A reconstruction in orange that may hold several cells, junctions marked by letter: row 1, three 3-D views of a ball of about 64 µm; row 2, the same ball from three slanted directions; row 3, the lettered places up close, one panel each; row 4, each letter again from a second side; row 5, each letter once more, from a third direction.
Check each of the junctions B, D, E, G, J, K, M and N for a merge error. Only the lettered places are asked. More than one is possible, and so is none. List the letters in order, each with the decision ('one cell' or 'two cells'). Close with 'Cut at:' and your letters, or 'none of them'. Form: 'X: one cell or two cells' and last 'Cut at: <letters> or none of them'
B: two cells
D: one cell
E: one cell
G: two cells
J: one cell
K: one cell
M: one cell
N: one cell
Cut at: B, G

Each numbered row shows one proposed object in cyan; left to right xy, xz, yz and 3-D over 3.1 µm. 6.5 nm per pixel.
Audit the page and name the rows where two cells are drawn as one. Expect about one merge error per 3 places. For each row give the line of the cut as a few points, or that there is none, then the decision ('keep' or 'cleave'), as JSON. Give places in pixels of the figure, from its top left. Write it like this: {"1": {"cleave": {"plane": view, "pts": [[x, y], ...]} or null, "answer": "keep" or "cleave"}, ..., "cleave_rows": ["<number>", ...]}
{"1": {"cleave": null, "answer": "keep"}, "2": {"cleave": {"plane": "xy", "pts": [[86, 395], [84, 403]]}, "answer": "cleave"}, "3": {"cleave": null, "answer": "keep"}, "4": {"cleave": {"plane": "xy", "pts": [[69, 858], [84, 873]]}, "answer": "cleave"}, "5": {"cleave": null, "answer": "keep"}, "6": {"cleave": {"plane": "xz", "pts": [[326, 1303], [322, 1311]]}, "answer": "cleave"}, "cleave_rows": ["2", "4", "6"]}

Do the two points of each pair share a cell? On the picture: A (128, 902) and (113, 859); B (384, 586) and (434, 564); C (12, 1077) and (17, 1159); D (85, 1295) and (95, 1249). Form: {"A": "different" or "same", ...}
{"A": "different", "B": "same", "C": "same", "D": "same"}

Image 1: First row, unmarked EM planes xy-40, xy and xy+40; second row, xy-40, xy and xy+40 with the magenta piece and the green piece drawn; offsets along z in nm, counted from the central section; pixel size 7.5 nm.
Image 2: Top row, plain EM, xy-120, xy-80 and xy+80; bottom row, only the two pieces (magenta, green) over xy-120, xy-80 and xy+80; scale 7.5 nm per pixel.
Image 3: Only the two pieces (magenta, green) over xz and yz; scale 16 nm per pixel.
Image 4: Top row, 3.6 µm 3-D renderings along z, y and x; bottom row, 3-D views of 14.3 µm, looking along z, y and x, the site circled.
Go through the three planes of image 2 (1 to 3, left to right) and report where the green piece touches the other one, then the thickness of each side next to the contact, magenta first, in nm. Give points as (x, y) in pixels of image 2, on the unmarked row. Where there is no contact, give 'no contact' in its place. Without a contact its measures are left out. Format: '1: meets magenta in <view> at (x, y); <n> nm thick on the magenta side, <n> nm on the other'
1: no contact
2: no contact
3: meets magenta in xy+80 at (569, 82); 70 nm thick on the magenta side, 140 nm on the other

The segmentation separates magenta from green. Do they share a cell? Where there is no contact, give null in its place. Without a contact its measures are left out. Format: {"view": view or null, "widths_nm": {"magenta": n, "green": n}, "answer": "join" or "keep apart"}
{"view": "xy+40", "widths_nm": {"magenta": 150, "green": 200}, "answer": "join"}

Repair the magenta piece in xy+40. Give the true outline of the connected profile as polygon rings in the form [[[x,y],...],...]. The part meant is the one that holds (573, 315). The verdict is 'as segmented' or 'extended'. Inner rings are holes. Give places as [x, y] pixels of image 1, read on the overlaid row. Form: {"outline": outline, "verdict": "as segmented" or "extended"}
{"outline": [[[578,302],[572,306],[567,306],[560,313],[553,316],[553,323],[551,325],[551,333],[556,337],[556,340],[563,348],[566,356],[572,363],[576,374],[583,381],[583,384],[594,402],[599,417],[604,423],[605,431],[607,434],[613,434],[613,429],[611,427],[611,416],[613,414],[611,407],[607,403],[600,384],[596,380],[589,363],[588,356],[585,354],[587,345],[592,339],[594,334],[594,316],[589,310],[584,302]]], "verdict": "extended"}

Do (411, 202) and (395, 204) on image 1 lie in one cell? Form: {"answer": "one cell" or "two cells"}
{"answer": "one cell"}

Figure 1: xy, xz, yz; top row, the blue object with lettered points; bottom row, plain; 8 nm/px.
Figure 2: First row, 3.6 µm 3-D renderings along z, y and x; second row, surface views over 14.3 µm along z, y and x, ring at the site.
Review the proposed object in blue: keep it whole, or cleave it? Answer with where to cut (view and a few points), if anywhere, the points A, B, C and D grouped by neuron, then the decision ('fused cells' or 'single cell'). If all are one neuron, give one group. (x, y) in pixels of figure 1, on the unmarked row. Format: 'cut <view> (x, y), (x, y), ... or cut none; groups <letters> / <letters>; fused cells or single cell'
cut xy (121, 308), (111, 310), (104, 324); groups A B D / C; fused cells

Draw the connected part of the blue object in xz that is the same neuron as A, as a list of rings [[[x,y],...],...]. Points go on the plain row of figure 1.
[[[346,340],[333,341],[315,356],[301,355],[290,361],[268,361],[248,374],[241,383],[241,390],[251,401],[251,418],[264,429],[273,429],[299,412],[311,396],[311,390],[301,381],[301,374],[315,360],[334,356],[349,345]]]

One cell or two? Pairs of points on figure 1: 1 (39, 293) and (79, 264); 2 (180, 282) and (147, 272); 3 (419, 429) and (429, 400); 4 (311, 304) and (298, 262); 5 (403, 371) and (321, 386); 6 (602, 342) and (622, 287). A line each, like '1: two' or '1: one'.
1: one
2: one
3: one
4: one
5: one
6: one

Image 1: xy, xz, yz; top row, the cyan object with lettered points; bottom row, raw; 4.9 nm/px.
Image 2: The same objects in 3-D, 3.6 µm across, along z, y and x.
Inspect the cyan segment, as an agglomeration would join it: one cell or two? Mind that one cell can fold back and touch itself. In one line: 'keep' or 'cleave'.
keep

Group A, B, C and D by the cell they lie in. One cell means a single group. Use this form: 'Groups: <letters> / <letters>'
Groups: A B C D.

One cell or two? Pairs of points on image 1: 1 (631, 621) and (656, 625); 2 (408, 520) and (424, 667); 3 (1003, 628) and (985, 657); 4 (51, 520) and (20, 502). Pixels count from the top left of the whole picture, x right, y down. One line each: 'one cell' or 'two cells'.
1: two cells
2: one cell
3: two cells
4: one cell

● ● ● ● ●

TASK:
The string "renderings" may occur in the listing; show every line where it does.

EXERCISE SOLUTION:
Image 4: Top row, 3.6 µm 3-D renderings along z, y and x; bottom row, 3-D views of 14.3 µm, looking along z, y and x, the site circled.
Figure 2: First row, 3.6 µm 3-D renderings along z, y and x; second row, surface views over 14.3 µm along z, y and x, ring at the site.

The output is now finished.